An overnight success 10 years in the making

Kevin Neufeldt heads operations and engineering for Extreme Modular Buildings

Alberta firm perseveres to tap need for temporary, portable fire halls

For more than a decade, Kevin Neufeldt has thought success was just around the corner for Extreme Modular Buildings. “We’ve been building these units for over 10 years,” said Neufeldt, who heads operations and engineering for the Lethbridge-based business. EMB is a division of Haul-All Equipment Systems.

“For that whole 10 years, we’ve always felt like we were two months away from really breaking through.” Now, in a year when many businesses are trimming costs amid recession fears, his division is in expansion mode and looking to hire. The source of the new business: portable fire halls. “We were always selling enough that we knew that we had a good product, and we knew there was a demand, but not enough to really make money or get really good at it (production),” he said.

Neufeldt is a partner in Haul-All, North America’s leading producer of bear-proof garbage bins. Those bins are used in national parks in western North America. By keeping food litter out of bear paws, Haul-All’s bin “has done more to save the lives of bears and people than any single thing I can think of,” bear expert and University of Calgary professor Stephen Herrero once said. Haul-All manufactures many other waste containment, collection, and transfer systems and on-site heaters for the construction industry.

Haul-All began working in the modular building market through a partnership with a New Brunswick entrepreneur who needed funding to expand his business.
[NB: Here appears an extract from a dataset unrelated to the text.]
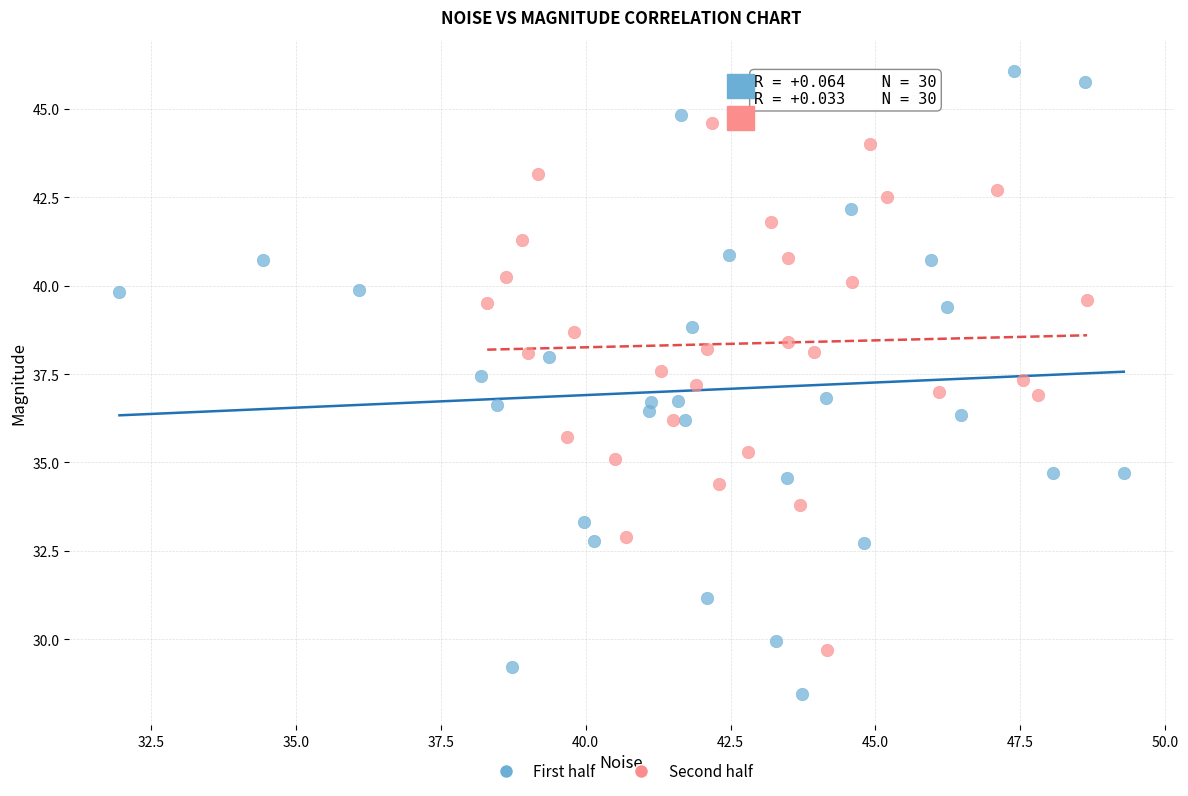

Which series has the widest spread of Y values?

First half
When the partner’s business failed, with debts owing to Haul-All, it took over the patent for modular buildings. The units were originally designed for the oil and mining industries. They were also set up as welding and carpentry training stations, so people in small communities could do their apprenticeships.

A utility bay was leased to Sturgis, South Dakota. An annual motorcycle rally swells the population of that community from a few thousand people to 500,000 for two weeks each summer. The leased unit was used as an ambulance bay and command station for several years. Eventually, United Rentals bought it and moved it to Peterborough, Ontario, where it is a support bay for some of their projects. But slowdowns in the oil industry meant the units never sold in quantity. “We kind of missed the market (cycle),” Neufeldt said.

Walden Fire Station

Looking for related opportunities, they came upon the idea of fabricating fire halls about five years ago. “There’s a big need for new fire halls. A lot of the fire halls were built in the 1950s,” he said. As cities expand, fire protection in strategic locations is needed, sometimes sooner than communities can build new fire halls, he said.
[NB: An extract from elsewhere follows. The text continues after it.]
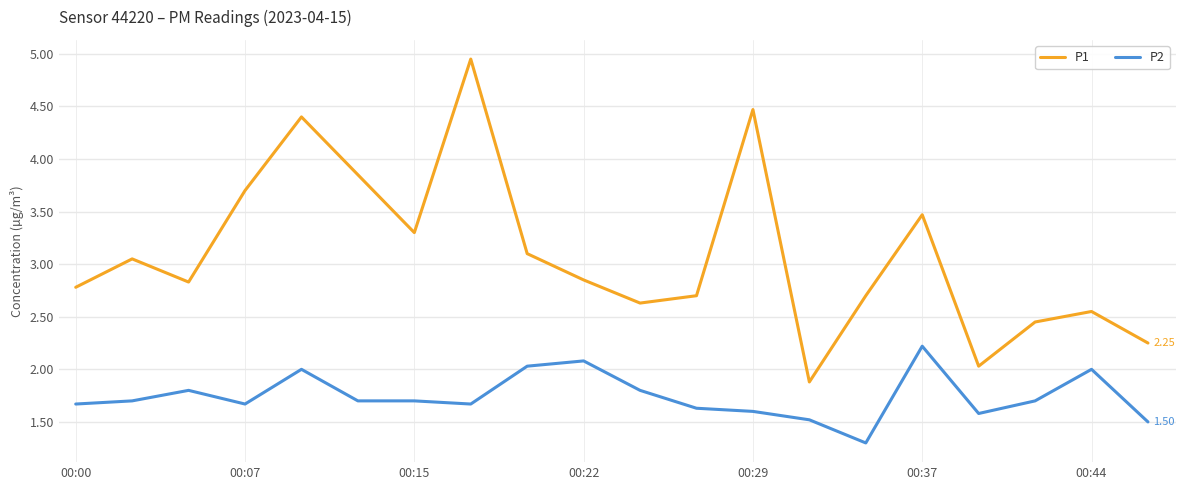

How many distinct data groups are displayed?

2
What goes into a fire hall has changed over the years as well. There’s a lot bigger need for chemical decontamination bays. Fire halls that originally housed only male firefighters are ill-suited to serve crews that include both male and female staff. Various factors make leasing a transportable fire hall, at a cost of a few million dollars, a viable alternative to spending $7-8 million on a permanent station that can take several years to complete.

The modular bays weigh close to 80,000 pounds. Two pilot vehicles accompany moves, one in front and one behind. The company’s first sale was to the city of Calgary. Another unit was purchased by resources company Cenovus for an oil sands project near Fort McMurray. This past fall, long-awaited U.S. orders began to materialize.

Extreme Modular Buildings now has deals to deliver three-to-seven bay units for communities in Massachusetts, Florida, Oregon, and Idaho. “They’re starting to come in from all over.” Some bays are for office, kitchen, and training center use. The company has a patent on its building design. Extreme is now booking into 2024 for new orders. Neufeldt plans to add a dozen new staff to Haul-All’s 100-person workforce to help increase capacity. He is looking for welders and carpenters.

Robots are not an option for fabricating 60-foot-long fire stations. He said Haul-All has one robotic welder and may buy more, but they would be for the garbage truck and container product lines. Scaling the modular buildings group will provide some efficiencies that Neufeldt has long been looking forward to.

“Almost every job has so many unique aspects to it that requires a lot of engineering costs.” Duplicating some of the same designs will eliminate those costs. Having a crew that works on a particular section of a building will enable them to get good at building that area, he said.